___ Data in this exercise

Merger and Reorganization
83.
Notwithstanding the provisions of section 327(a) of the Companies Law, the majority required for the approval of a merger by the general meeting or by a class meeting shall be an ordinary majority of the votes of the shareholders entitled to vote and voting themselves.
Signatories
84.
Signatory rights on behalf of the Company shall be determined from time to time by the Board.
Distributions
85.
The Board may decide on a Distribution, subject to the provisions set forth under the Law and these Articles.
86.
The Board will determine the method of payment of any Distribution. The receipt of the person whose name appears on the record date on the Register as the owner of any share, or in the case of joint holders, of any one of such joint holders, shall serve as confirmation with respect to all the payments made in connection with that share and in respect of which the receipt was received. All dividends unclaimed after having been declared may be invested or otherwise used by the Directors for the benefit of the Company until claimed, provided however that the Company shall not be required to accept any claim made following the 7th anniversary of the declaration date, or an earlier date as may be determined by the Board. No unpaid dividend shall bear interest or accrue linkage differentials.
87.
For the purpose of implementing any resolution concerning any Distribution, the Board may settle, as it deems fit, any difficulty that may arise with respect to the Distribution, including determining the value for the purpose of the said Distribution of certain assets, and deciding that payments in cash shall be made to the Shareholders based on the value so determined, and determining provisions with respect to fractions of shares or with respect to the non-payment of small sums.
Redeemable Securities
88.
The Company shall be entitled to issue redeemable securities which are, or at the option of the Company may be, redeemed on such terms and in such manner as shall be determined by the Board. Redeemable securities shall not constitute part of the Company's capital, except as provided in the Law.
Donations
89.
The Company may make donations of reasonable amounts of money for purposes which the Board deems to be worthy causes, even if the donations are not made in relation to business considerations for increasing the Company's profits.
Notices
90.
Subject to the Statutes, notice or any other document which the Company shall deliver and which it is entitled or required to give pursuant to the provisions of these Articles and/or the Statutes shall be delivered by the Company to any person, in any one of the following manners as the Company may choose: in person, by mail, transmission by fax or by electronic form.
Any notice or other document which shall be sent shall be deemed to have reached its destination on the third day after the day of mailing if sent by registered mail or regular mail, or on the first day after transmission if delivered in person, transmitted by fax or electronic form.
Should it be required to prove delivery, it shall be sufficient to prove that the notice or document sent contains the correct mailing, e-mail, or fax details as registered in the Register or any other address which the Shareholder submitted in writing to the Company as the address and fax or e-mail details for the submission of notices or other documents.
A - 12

______

What the exercise asks: When you copy the data, keep every line word for word.

Solution for this problem:
Merger and Reorganization
83.
Notwithstanding the provisions of section 327(a) of the Companies Law, the majority required for the approval of a merger by the general meeting or by a class meeting shall be an ordinary majority of the votes of the shareholders entitled to vote and voting themselves.
Signatories
84.
Signatory rights on behalf of the Company shall be determined from time to time by the Board.
Distributions
85.
The Board may decide on a Distribution, subject to the provisions set forth under the Law and these Articles.
86.
The Board will determine the method of payment of any Distribution. The receipt of the person whose name appears on the record date on the Register as the owner of any share, or in the case of joint holders, of any one of such joint holders, shall serve as confirmation with respect to all the payments made in connection with that share and in respect of which the receipt was received. All dividends unclaimed after having been declared may be invested or otherwise used by the Directors for the benefit of the Company until claimed, provided however that the Company shall not be required to accept any claim made following the 7th anniversary of the declaration date, or an earlier date as may be determined by the Board. No unpaid dividend shall bear interest or accrue linkage differentials.
87.
For the purpose of implementing any resolution concerning any Distribution, the Board may settle, as it deems fit, any difficulty that may arise with respect to the Distribution, including determining the value for the purpose of the said Distribution of certain assets, and deciding that payments in cash shall be made to the Shareholders based on the value so determined, and determining provisions with respect to fractions of shares or with respect to the non-payment of small sums.
Redeemable Securities
88.
The Company shall be entitled to issue redeemable securities which are, or at the option of the Company may be, redeemed on such terms and in such manner as shall be determined by the Board. Redeemable securities shall not constitute part of the Company's capital, except as provided in the Law.
Donations
89.
The Company may make donations of reasonable amounts of money for purposes which the Board deems to be worthy causes, even if the donations are not made in relation to business considerations for increasing the Company's profits.
Notices
90.
Subject to the Statutes, notice or any other document which the Company shall deliver and which it is entitled or required to give pursuant to the provisions of these Articles and/or the Statutes shall be delivered by the Company to any person, in any one of the following manners as the Company may choose: in person, by mail, transmission by fax or by electronic form.
Any notice or other document which shall be sent shall be deemed to have reached its destination on the third day after the day of mailing if sent by registered mail or regular mail, or on the first day after transmission if delivered in person, transmitted by fax or electronic form.
Should it be required to prove delivery, it shall be sufficient to prove that the notice or document sent contains the correct mailing, e-mail, or fax details as registered in the Register or any other address which the Shareholder submitted in writing to the Company as the address and fax or e-mail details for the submission of notices or other documents.
A - 12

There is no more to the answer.